Open the file hello_dart_project.dart, and you’ll see it contains the following code:

void main(List<String> arguments) {
  print('Hello world!');
}

The List<String> arguments portion is only necessary when creating command-line apps that take arguments. For example, take a look at the following imaginary terminal command that prints information about a country:

lookup -n spain

The command-line app name is lookup and the arguments are -n spain.

Since you won’t be creating command-line apps in this book, you can remove the arguments portion to simplify things. Thus, replace the contents of hello_dart_project.dart with the following code:

void main() {
  print('Hello, Dart project!');
}

Running your project

Still in VS Code, use one of the three methods you learned earlier to run the project. You should see Hello, Dart project! printed to the debug console.

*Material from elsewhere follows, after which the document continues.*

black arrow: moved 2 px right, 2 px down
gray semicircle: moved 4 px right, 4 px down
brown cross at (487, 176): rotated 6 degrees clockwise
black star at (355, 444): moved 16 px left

Excellent! You’re all set to explore Dart further in the rest of this book.

Key points

  • Visual Studio Code is an Integrated Development Environment that you can use to write Dart code, when coupled with the Dart extension.
  • The Dart SDK provides the underlying tools needed to compile and run Dart apps.
  • Dart code run from the command line or in VS Code uses the Dart Virtual Machine.
  • The VS Code window is divided into the Activity Bar, Side Bar, Editor, Panel, and Status Bar.
  • Pub is the package manager that Dart uses to add third-party source code to your projects.
  • Stagehand is a tool to help you create all the files and folders typically needed in a new Dart project.

Where to go from here?

If you’re new to Visual Studio Code, there’s a lot more to learn about it. You can find many instructional resources by going to the Help menu.

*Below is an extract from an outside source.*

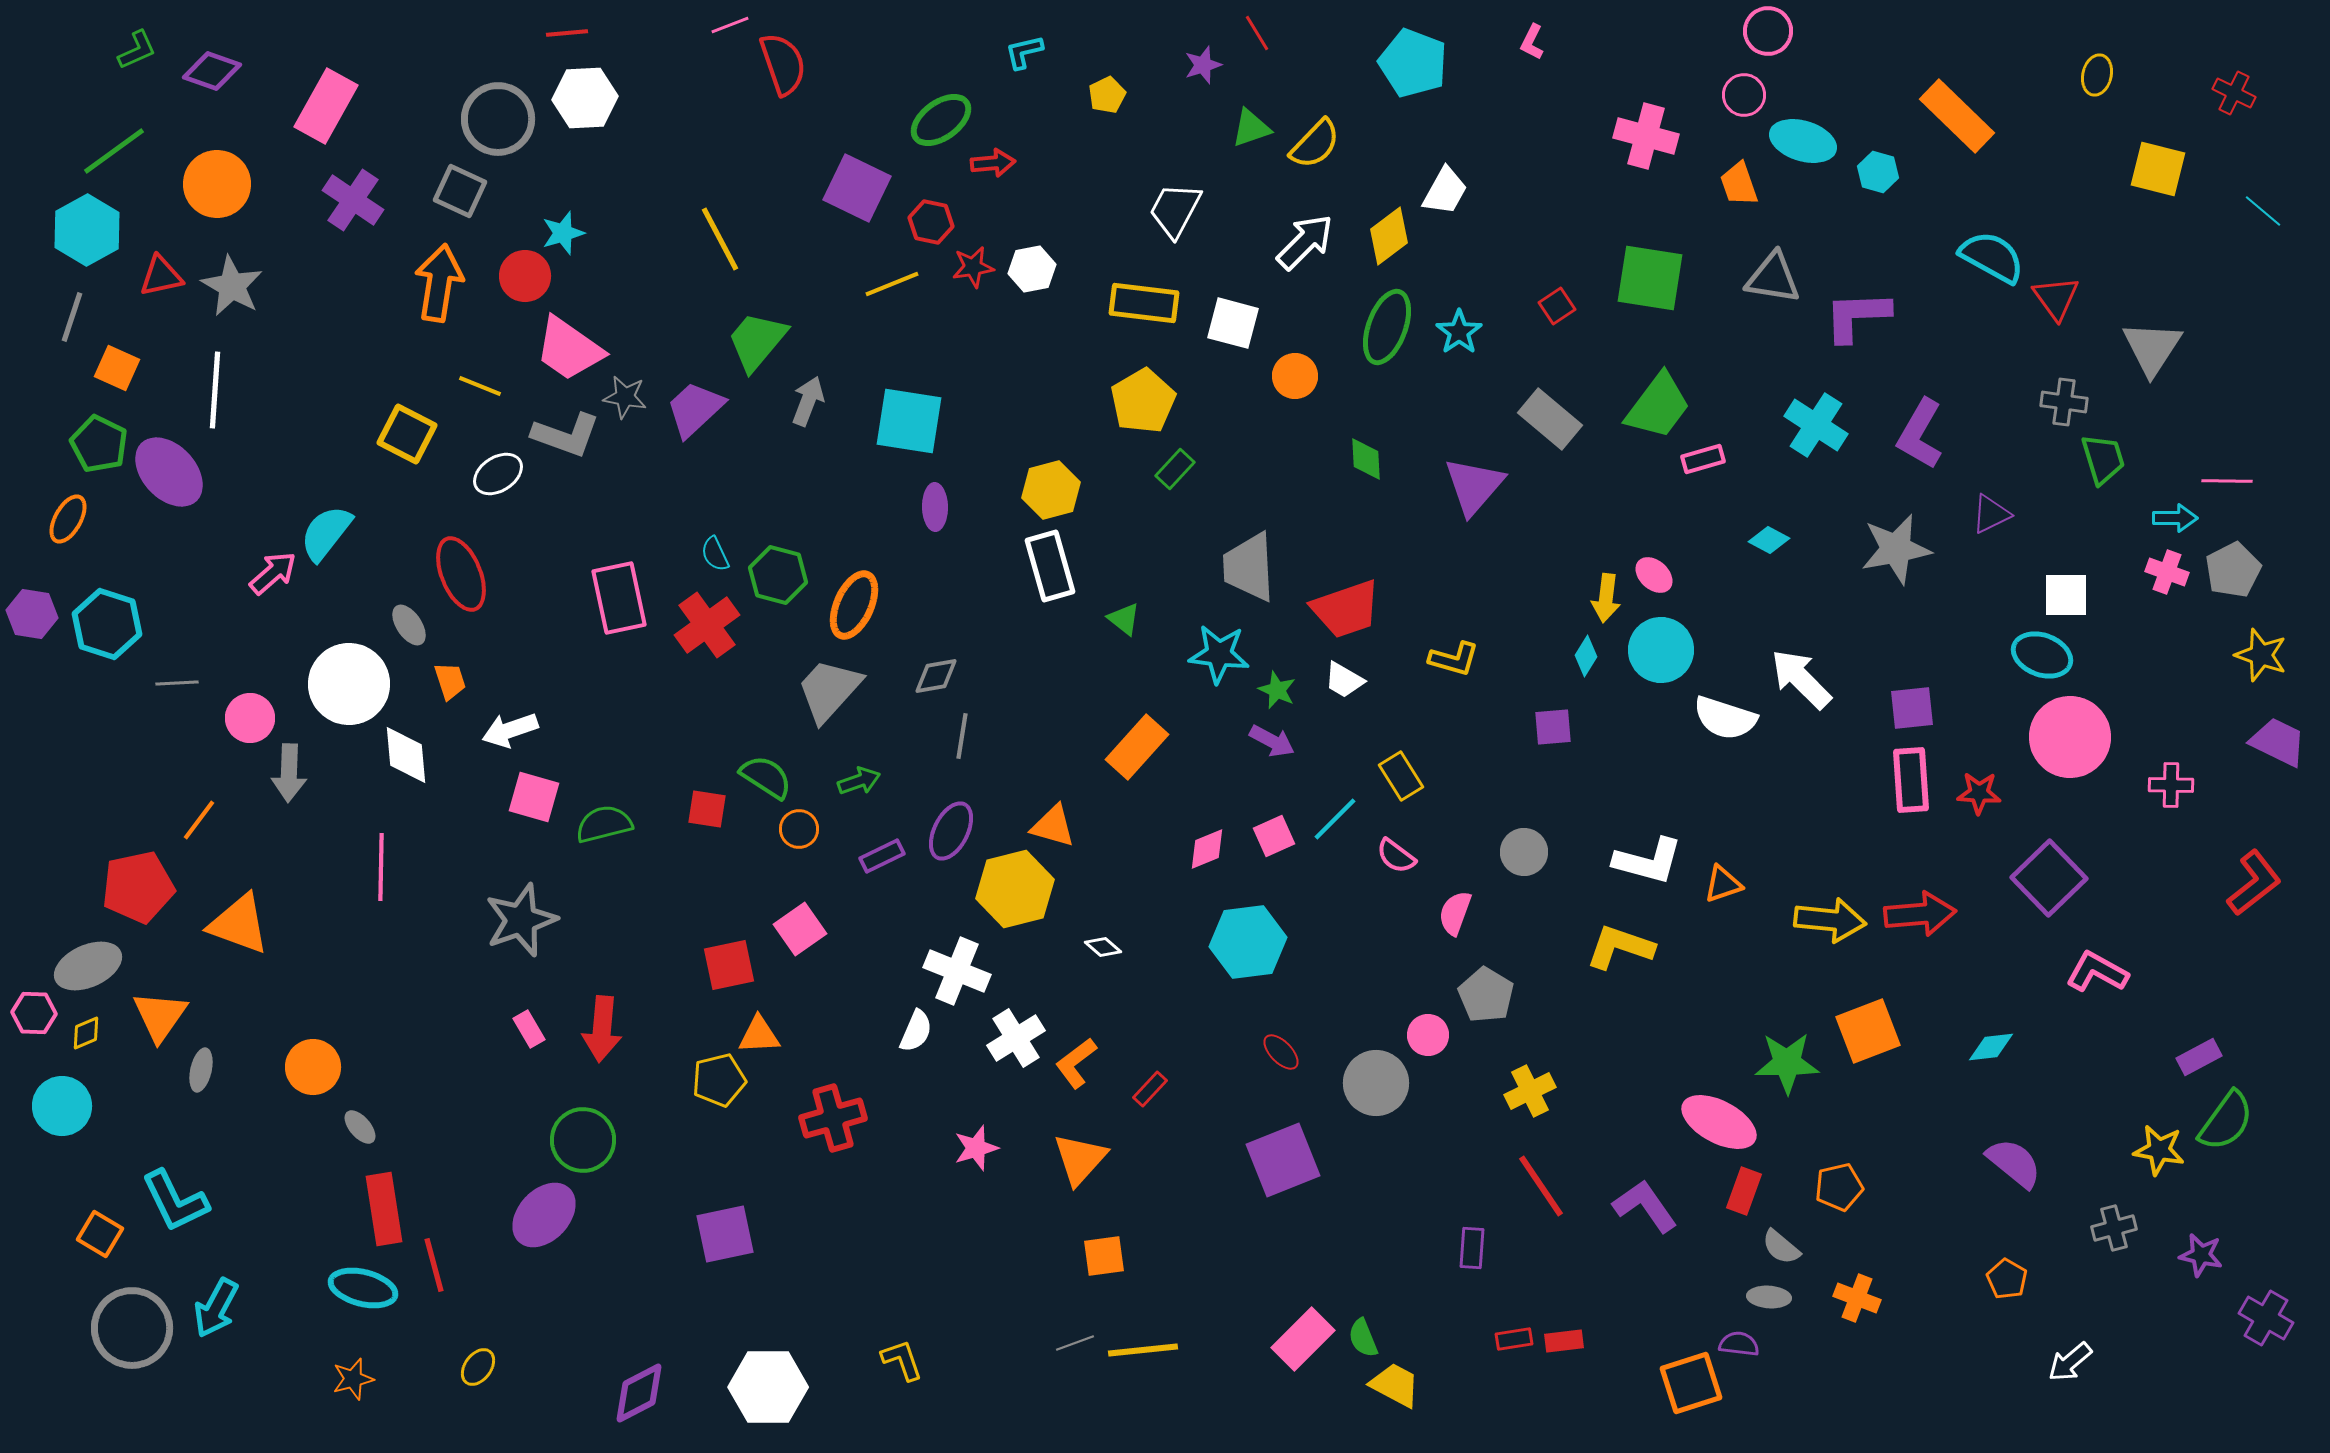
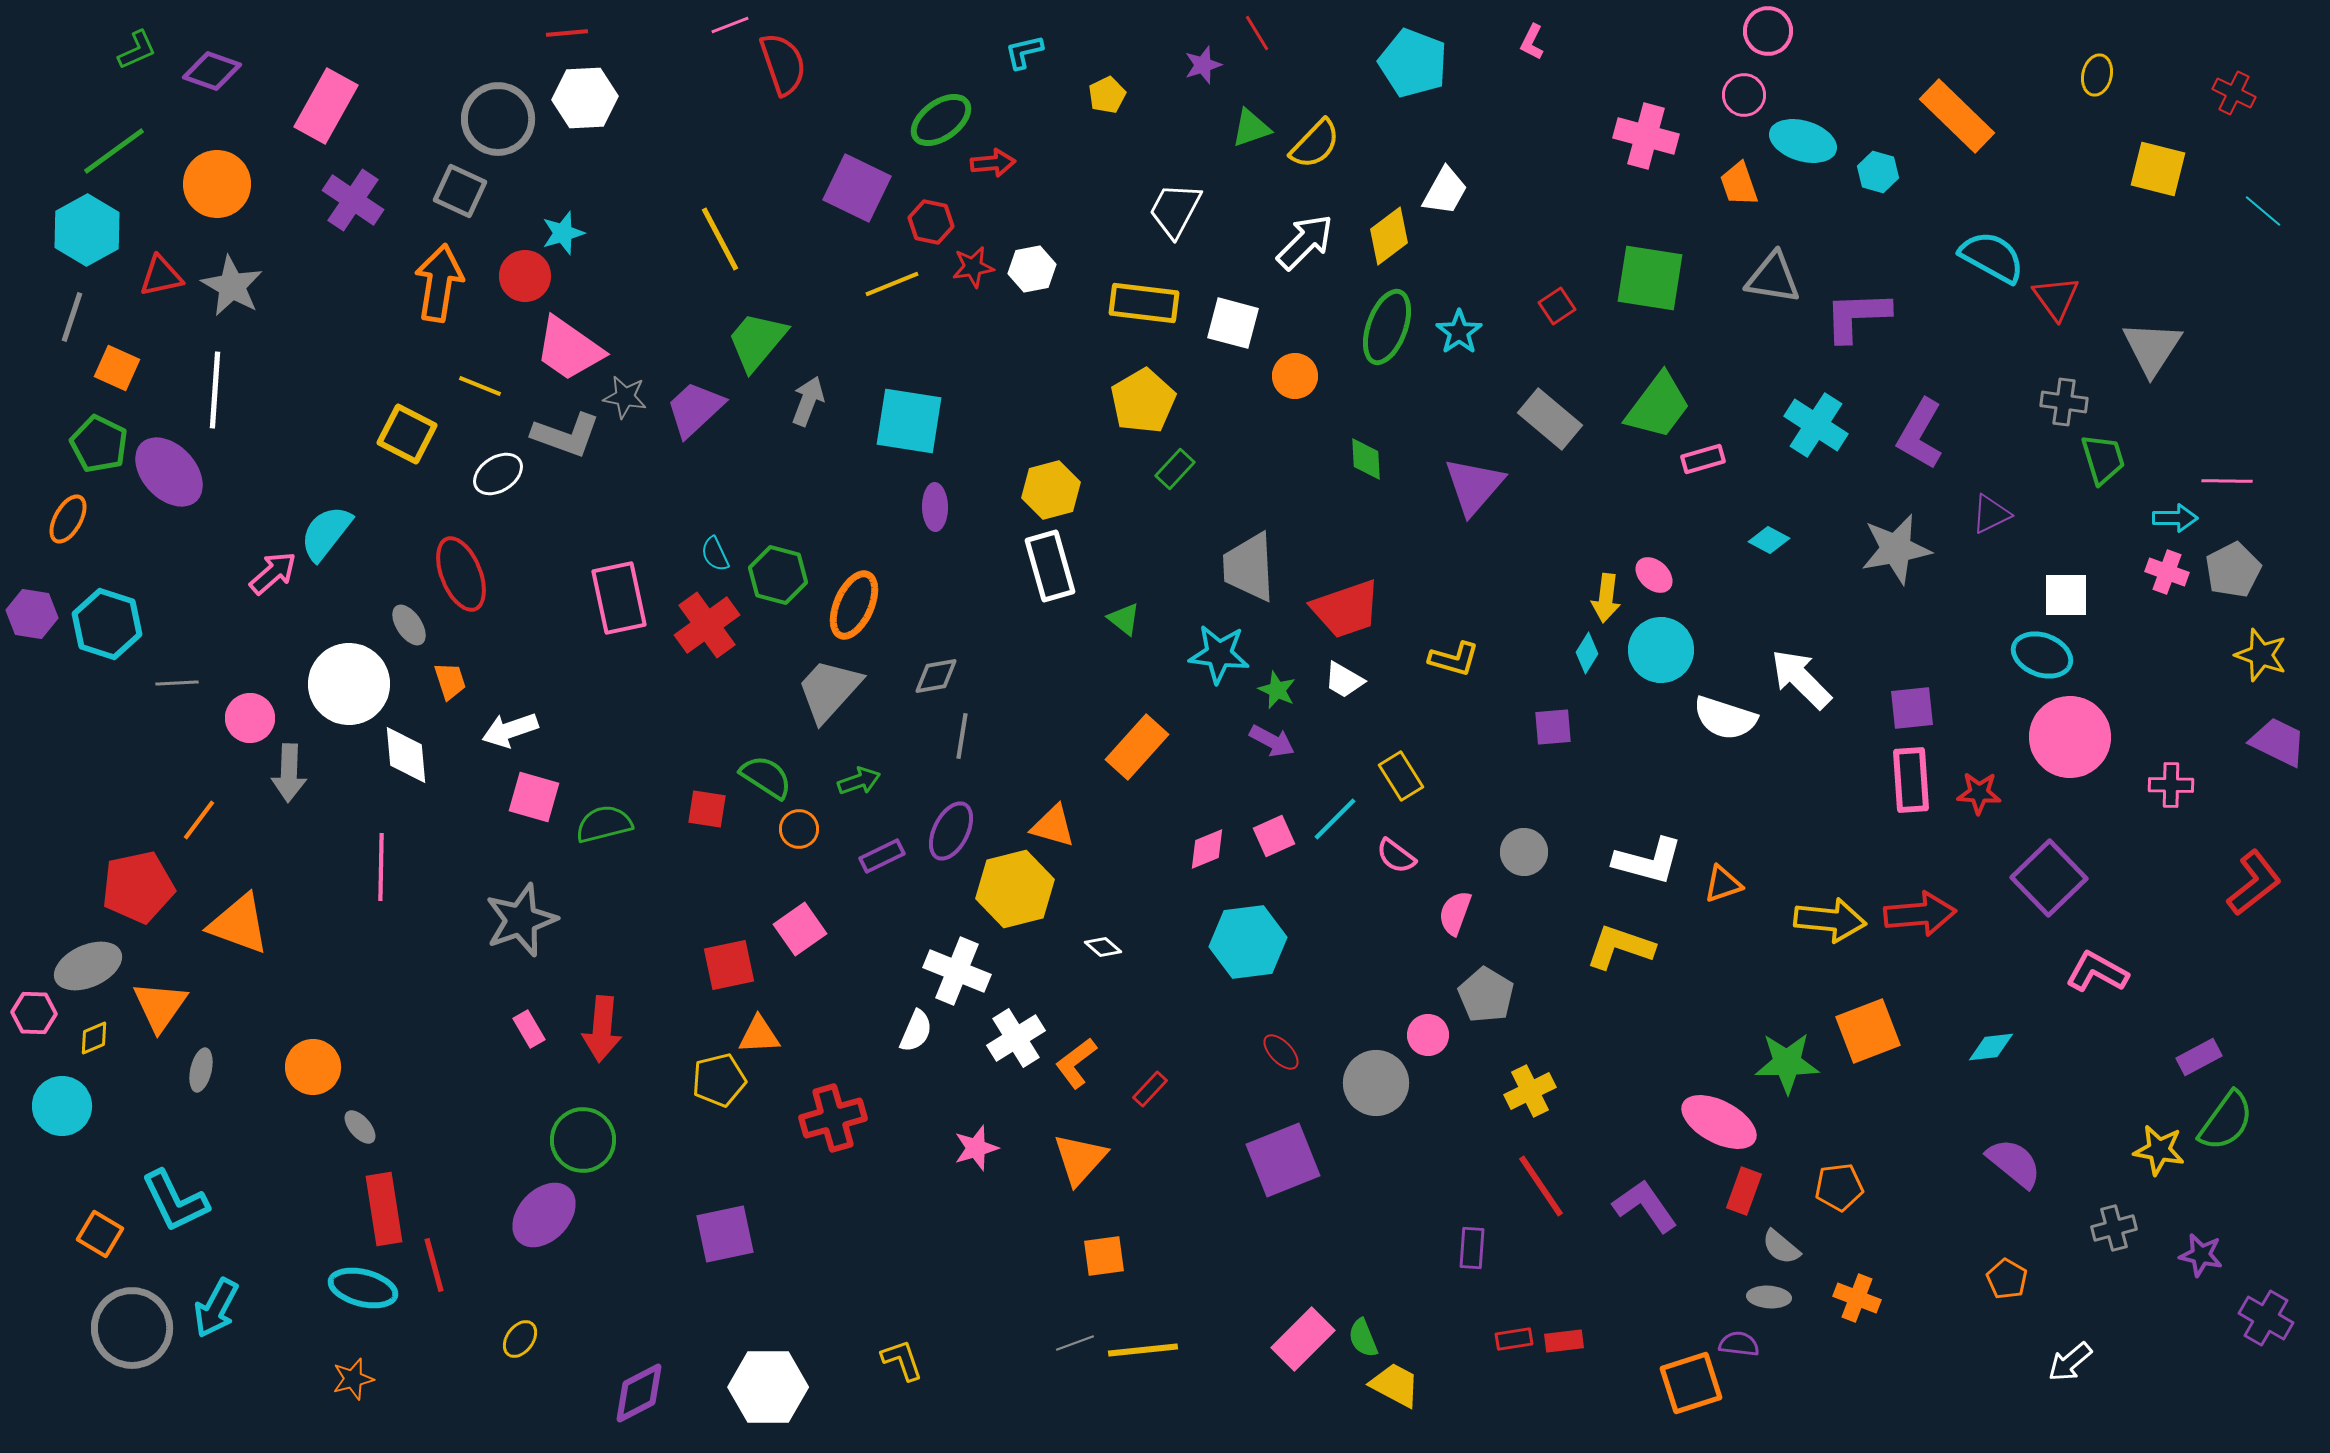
cyan diamond at (1586, 656): moved 1 px right, 3 px up
orange triangle at (160, 1016): moved 10 px up
yellow diamond at (86, 1033): moved 8 px right, 5 px down
orange pentagon at (1839, 1187): rotated 6 degrees clockwise
yellow ellipse at (478, 1367): moved 42 px right, 28 px up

Most of the time, you’ll be writing Dart code using VS Code on a computer, but if you find yourself waiting in a long line at the supermarket, you can while away the time running Dart code in DartPad, which will work on your mobile phone or tablet. You can also try out a bunch of sample Dart and Flutter projects at dartpad.dev.

Now that you have your programming environment all set up, you’ll go on to start writing real Dart code in the next chapter. See you there!